Barnes rewound the footage and slowed it down. He froze the image as the car reappeared. It was blurry and at an awkward angle, but it didn’t matter. The driver’s face was clear. Through the windshield, Jamie Sullivan stared back at them.
The light was fading by the time Falk and Raco got to the laneway, but there wasn’t much to see. They’d let Barnes call it a day after a job well done. Falk stood under the pharmacy’s CCTV camera and looked around. The small road was narrow and ran parallel to Kiewarra’s main street. On one side it backed on to the real estate agent, a hairdresser’s, the doctors’ surgery and the pharmacy. On the other, parcels of scrub land had been turned into makeshift carparks. It was completely deserted.

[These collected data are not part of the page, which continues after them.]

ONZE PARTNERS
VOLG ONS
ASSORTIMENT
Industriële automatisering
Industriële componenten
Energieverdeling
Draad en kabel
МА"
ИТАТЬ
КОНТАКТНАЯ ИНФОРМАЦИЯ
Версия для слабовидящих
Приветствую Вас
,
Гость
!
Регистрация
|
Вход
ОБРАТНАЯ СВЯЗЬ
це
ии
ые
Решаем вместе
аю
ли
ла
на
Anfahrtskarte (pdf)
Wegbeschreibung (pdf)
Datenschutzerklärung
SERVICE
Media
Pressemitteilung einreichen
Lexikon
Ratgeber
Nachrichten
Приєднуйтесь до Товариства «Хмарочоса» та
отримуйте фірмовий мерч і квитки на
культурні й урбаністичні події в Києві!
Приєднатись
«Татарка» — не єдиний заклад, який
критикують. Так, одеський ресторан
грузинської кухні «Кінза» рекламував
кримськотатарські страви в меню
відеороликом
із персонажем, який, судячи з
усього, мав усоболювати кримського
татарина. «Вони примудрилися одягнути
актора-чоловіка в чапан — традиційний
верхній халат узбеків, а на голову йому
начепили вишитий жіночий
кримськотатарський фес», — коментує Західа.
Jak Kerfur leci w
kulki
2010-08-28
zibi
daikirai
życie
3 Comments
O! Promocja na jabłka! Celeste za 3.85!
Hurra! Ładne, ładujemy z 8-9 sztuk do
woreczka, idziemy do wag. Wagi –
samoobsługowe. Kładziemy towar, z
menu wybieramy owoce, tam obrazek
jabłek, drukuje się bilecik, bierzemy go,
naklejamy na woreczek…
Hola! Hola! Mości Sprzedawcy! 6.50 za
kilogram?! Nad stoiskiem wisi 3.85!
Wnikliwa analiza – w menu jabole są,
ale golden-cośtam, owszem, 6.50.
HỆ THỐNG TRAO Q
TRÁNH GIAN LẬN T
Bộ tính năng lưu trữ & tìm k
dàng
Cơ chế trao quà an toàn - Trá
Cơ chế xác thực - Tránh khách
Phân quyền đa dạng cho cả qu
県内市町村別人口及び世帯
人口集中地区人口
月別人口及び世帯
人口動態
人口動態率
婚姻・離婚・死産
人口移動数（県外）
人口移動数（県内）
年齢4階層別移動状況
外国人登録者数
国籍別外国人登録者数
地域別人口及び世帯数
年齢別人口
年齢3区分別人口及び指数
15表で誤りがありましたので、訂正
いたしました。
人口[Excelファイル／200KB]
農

Falk and Raco walked the full length of the lane. It didn’t take long. It was accessible by car at both ends, and connected with the roads leading east and west out of town. In rush hour, it would offer a perfect rat-run to cut through town without hitting the main drag. But this was Kiewarra, Falk thought, and it didn’t have a rush hour.
‘So why did our friend Jamie Sullivan want to avoid being seen in town twenty minutes before the Hadlers were killed?’ Falk’s voice echoed off the brickwork.
‘A few reasons come to mind. None of them good,’ Raco answered.
Falk peered up at the camera’s lens.
‘At least we have some idea where he was now,’ Falk said. ‘He could have got from here to the Hadlers’ place in the timeframe, couldn’t he?’
‘Yeah, no problem at all.’
Falk leaned against the wall and tilted his head back. The bricks had soaked in the heat of the day. He felt exhausted. His eyes were gritty when he closed them.
‘So we’ve got Jamie Sullivan, who claims to be Luke’s great mate, lying about where he was and caught sneaking around on camera an hour before his friend was shot dead,’ Raco said. ‘Then we’ve got Grant Dow, who admits he couldn’t stand Luke, alibied to the back teeth while at the same time his name is in a dead woman’s handwriting.’